Charlie Carson, born in 1848 in Frankfurt, Germany, was orphaned at the age of 3 and came to America with a friend at age 9. He grew up in New York City and learned the trade of a miller.

Carson milled grain in Portland and Ainsworth, Washington, in what is now Pasco. He moved to Spokane in 1880 and opened a restaurant on Main (then on Front and Howard). He worked alone in his tiny restaurant, feeding the men who stayed across the street at the California House Hotel. Although he was waiter, cook and dishwasher, Carson would go behind the kitchen screen and shout the orders as if a staff waited to receive them.

But at 10:30 p.m. on a cold January night in 1883, a chimney fire started in F.R. Moore’s dry goods store next door and created an inferno. The blaze claimed five wood-frame buildings and damaged two more, though volunteers “worked nobly in the absence of a fire company” until 2 a.m., said one newspaper. Carson lost his restaurant, valued at $890, and had no insurance.

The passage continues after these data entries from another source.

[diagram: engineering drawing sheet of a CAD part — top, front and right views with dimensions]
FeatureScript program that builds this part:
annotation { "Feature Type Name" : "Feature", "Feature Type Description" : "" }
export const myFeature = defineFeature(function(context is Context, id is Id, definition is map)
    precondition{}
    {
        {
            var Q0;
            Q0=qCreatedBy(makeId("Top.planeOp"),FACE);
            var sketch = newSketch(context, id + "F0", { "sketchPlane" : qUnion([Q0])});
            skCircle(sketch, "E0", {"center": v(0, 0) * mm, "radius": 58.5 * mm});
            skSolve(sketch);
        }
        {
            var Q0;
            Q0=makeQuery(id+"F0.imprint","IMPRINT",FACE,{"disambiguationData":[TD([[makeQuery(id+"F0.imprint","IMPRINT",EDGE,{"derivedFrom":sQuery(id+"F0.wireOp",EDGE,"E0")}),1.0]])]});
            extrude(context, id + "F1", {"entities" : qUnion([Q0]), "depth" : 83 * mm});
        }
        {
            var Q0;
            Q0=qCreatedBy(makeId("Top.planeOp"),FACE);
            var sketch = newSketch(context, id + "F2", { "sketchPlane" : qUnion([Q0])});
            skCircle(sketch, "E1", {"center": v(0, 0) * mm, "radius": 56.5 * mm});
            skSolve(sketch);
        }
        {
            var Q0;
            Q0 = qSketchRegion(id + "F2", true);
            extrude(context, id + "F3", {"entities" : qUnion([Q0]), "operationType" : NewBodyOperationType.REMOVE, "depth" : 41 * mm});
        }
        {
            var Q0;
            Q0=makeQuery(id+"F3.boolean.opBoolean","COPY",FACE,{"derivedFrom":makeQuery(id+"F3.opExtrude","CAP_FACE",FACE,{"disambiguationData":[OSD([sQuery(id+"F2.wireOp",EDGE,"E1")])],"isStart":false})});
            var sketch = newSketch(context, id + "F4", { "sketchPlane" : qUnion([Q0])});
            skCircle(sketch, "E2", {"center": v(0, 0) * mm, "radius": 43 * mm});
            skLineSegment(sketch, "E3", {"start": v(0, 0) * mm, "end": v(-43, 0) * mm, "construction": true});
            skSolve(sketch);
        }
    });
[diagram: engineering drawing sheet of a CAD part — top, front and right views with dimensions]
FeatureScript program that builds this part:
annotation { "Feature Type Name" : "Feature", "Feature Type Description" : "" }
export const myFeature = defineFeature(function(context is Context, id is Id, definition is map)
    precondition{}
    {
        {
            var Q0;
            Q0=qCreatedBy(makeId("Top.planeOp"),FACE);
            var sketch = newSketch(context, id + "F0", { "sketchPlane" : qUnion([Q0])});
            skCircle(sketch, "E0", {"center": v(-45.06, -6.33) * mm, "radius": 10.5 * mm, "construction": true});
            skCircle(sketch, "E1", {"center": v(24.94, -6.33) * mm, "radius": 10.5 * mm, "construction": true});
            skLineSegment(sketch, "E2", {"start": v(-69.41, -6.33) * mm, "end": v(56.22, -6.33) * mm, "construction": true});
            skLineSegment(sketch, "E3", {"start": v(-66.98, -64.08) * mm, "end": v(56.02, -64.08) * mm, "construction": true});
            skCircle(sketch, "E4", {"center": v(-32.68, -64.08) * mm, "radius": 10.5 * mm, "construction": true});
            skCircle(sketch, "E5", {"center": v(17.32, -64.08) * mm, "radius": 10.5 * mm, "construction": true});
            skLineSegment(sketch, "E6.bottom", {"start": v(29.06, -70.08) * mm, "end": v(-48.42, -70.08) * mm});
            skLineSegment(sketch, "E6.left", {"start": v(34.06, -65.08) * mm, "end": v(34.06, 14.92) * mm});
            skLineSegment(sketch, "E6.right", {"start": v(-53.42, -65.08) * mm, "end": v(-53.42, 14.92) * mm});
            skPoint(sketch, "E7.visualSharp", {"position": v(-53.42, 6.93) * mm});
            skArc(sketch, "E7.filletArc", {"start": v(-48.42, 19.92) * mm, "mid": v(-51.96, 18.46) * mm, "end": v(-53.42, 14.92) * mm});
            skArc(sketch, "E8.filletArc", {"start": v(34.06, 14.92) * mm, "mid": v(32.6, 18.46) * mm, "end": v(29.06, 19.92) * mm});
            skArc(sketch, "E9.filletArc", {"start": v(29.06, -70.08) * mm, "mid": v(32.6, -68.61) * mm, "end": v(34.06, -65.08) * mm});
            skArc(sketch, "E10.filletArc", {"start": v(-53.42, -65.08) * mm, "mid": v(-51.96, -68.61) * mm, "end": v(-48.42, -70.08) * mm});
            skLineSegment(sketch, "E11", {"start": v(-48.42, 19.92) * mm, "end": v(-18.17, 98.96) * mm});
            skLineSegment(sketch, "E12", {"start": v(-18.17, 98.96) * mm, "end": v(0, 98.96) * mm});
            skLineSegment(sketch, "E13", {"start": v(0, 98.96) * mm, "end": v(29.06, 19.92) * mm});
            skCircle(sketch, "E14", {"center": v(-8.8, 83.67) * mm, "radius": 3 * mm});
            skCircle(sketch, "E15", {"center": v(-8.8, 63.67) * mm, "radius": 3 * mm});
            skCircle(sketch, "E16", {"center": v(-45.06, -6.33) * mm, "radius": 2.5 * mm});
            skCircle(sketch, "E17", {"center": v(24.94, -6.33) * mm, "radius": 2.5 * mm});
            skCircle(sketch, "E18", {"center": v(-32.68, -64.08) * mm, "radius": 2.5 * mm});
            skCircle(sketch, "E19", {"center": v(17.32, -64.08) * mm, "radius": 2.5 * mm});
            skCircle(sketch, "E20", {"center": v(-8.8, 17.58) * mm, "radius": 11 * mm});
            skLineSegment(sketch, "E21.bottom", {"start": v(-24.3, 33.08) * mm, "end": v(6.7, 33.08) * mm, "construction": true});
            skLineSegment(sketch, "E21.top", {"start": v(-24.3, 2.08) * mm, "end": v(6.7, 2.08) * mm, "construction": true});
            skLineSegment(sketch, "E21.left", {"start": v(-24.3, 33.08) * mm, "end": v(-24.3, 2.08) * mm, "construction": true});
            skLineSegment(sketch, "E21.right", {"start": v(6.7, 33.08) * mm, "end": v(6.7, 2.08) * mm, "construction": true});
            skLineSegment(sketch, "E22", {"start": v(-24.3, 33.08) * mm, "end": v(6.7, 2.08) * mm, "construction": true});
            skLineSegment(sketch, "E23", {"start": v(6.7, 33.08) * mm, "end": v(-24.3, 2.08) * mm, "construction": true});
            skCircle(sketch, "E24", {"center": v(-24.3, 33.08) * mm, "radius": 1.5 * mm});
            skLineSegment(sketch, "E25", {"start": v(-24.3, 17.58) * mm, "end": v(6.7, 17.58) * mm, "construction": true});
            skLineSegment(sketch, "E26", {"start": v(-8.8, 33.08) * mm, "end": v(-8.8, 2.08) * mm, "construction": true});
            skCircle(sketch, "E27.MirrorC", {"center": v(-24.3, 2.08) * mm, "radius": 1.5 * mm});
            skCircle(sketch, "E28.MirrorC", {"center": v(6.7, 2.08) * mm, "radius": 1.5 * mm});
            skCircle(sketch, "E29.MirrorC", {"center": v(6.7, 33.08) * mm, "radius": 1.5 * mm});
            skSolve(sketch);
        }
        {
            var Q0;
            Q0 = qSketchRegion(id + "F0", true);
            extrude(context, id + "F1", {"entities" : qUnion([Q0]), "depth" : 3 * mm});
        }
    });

Among the casualties were the town’s post office, a druggist, a furniture store and a candy store. A newspaper wrote that there was no wind and “the roofs of the surrounding buildings were covered with snow, else the whole town would have been burned to the ground.” Carson moved on to a building he purchased just days before the fire, and was one of the most profitable restaurateurs of the era, making up to $100 a day, usually working by himself and operating near railroad depots.

As the smoke cleared, the townspeople began to organize a fire department staffed with volunteers. Ladders and hose carts were purchased and stationed. Spokane’s volunteers were no match for the fire that started on a hot, windy August evening in 1889 and destroyed 32 square blocks. That fire was the catalyst for a new era of professional fire service.